The Cluster results show a trend of dispersion and aggregation, indicating that affordable housing and low-income groups tend to gather in New York.

Code
import matplotlib.pyplot as plt
from sklearn.preprocessing import StandardScaler

# Step 1: Ensure the Cluster column is of integer type
geo_data_filtered["Cluster"] = geo_data_filtered["Cluster"].astype(int)

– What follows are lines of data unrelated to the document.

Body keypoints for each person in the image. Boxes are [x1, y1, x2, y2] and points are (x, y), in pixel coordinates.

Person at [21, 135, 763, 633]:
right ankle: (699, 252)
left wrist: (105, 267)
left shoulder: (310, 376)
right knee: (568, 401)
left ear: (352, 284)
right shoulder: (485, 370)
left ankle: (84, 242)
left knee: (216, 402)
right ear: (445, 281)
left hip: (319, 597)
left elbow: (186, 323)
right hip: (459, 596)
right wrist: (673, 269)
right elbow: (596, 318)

# Step 2: Define colors for clusters and create a mapping
cluster_colors_filtered = {
    0: "#fffbdf",
    1: "#ff6f64",
    2: "#ffb164"
}

# Step 3: Scaling setup (same as before)
scaler = StandardScaler()
scaler.fit(clustering_data_filtered)
centers_original = scaler.inverse_transform(kmeans_filtered.cluster_centers_)

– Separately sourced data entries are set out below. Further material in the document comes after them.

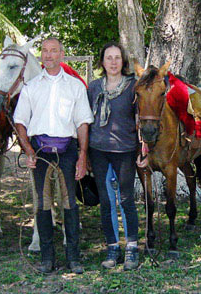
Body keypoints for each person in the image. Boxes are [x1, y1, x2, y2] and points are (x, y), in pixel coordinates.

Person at [13, 37, 93, 274]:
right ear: (41, 56)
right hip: (40, 153)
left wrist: (82, 156)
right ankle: (47, 258)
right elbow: (20, 121)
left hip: (67, 150)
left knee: (70, 205)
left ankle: (74, 258)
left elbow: (82, 123)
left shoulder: (75, 86)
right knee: (43, 206)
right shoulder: (31, 87)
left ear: (61, 54)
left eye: (54, 51)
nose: (49, 55)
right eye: (45, 51)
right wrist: (28, 149)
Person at [86, 41, 140, 270]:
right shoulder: (94, 87)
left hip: (125, 150)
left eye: (117, 57)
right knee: (107, 201)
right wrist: (84, 152)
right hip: (99, 151)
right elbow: (86, 119)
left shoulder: (133, 87)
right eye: (109, 58)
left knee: (127, 199)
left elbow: (141, 119)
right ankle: (112, 247)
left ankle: (132, 248)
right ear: (102, 62)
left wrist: (143, 149)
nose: (113, 62)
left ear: (123, 61)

# Step 4: Plot with explicit color mapping
plt.figure(figsize=(8, 5))
for cluster_id in range(optimal_clusters):
    cluster_points = geo_data_filtered[geo_data_filtered["Cluster"] == cluster_id]
    plt.scatter(
        cluster_points["AffordableHousingCount"],
        cluster_points["LowMod_Population"],
        label=f"Cluster {cluster_id}",
        color=cluster_colors_filtered[cluster_id],  # Use dictionary mapping
        alpha=0.8
    )


# Step 5: Plot cluster centers in the original feature space
plt.scatter(
    centers_original[:, 0],  # AffordableHousingCount
    centers_original[:, 1],  # LowMod_Population
    c="black",
    marker="X",
    s=250,  # Size of cluster center markers
    label="Cluster Centers"
)

# Step 6: Customize the plot
plt.title("KMeans Clustering (Original Feature Space - Filtered)", fontsize=18)
plt.xlabel("Affordable Housing Count", fontsize=14)
plt.ylabel("Low-Income Population", fontsize=14)
plt.grid(color='gray', linestyle='--', linewidth=0.5)

# Step 7: Adjust legend position
plt.legend(title="Clusters", fontsize=12, loc='upper right', bbox_to_anchor=(1.15, 1))

# Step 8: Display the plot
plt.tight_layout()
plt.show()

It can be seen that low-income groups and affordable housing are mainly divided into three categories, mainly based on the comprehensive affect of low income and the number of affordable housing. Next, we calculated the corresponding linear relationship between low income and affordable housing theselves. The following conclusions were obtained.

Code
# Use the filtered data for correlation analysis
correlation_filtered, p_value_filtered = pearsonr(
    geo_data_filtered["AffordableHousingCount"], geo_data_filtered["LowMod_Population"]
)
print(f"Filtered Correlation: {correlation_filtered}, P-value: {p_value_filtered}")

Results and Interpretation

  • Filtered Correlation: 0.30 (weak positive correlation)
  • P-value: 2.57e-43 (statistically significant)

Conclusion

Surprisingly, according to the data, there is a weak but statistically significant positive relationship between low-income population and affordable housing. This suggests some alignment between housing needs and supply, but the weak correlation indicates other factors might dilute the relationship, such as zoning laws, policy gaps, or spatial mismatches. Therefore, our next step is to explore more factors.